"Qui est-ce?"

Set-up:

The day before, ask students to find an old photo of themselves -- preferably a baby picture or a Halloween picture. Tell them not to show the photo to anyone in the class, but to bring it [next time].

In-Class Set-up:

Half the students will have forgotten to bring photos, but that doesn't matter. Three is enough for this to work. Number and display the photos in front of the room. I line them up on the chalkboard with numbers written on the chalkboard above. If you have an Elmo projector, you can project them one by one, which is even better.

Instructions:

(In French) These are photos of people in this class. Look at each photo, and try to guess who it is. For each photo, write three statements to justify your guess. [Give an example: "Numéro 3: Je pense que c'est Julie parce qu'elle a les yeux bleus." Justification becomes more complex as level of French goes up. Creative students come up with surprisingly insightful comments.]
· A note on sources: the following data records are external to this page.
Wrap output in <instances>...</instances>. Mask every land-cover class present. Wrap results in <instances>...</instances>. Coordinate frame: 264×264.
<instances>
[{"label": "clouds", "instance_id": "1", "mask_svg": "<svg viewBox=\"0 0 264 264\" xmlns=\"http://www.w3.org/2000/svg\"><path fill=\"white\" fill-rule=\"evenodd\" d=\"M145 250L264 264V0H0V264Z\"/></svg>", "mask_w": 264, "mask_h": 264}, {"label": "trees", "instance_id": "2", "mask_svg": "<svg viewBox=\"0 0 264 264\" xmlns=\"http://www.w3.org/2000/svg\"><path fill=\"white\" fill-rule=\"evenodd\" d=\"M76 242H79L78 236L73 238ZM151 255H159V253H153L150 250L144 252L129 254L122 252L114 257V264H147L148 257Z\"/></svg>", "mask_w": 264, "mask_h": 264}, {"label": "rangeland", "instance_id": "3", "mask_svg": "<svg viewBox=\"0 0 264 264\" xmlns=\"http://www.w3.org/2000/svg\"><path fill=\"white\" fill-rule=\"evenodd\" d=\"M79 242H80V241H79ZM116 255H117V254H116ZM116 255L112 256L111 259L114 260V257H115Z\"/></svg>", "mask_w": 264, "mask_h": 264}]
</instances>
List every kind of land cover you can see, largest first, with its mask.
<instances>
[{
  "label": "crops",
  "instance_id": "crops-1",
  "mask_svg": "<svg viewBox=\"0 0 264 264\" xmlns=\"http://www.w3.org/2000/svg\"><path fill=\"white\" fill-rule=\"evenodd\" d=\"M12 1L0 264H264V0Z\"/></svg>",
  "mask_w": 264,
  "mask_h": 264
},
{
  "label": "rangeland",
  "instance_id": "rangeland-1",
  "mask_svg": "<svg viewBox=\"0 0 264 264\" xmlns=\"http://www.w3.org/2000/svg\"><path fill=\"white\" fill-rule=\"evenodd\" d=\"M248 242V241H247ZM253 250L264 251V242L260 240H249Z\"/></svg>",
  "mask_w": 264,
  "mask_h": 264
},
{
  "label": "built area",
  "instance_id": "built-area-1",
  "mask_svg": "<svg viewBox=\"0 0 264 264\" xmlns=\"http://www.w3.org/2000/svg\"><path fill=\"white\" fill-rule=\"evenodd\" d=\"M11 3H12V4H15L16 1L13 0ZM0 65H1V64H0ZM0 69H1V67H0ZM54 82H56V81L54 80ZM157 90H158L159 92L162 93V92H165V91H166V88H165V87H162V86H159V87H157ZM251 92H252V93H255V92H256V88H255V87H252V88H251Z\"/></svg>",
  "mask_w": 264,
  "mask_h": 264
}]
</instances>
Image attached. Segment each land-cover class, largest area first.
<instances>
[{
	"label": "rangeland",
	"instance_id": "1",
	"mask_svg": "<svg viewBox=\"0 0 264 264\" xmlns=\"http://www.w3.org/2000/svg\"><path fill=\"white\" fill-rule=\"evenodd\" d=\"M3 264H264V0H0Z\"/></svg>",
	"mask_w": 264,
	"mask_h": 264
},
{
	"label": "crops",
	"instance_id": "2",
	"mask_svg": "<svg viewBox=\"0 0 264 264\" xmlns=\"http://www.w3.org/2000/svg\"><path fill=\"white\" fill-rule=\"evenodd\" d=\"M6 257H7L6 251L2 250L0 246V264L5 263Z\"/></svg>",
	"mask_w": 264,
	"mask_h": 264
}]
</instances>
A good way to proceed, is to have students look at the photos and take notes individually, then team up, and make each team responsible for one picture. Assign one picture to each team, so that you don't have a team member identifying herself.

Remember the guidelines for assigning. monitoring, and limiting time on group work.

Presentation:

Choose a number, ask "qui-est-ce" and "pourquoi?" Don't  verify correct guess until all the photos have been discussed.

Follow-up:

As a warm-up, this exercise can feed into a linked grammar or vocabulary exercise (past tense, further description, Holidays, subjunctive), or can be used as the basis of a writing assignment.

Comments:

I usually bring a picture of myself just to make sure there are enough. This goes over well. It's amazing that even when students bring photos of themselves at beyond 14 years old or so, it is not always easy to identify them.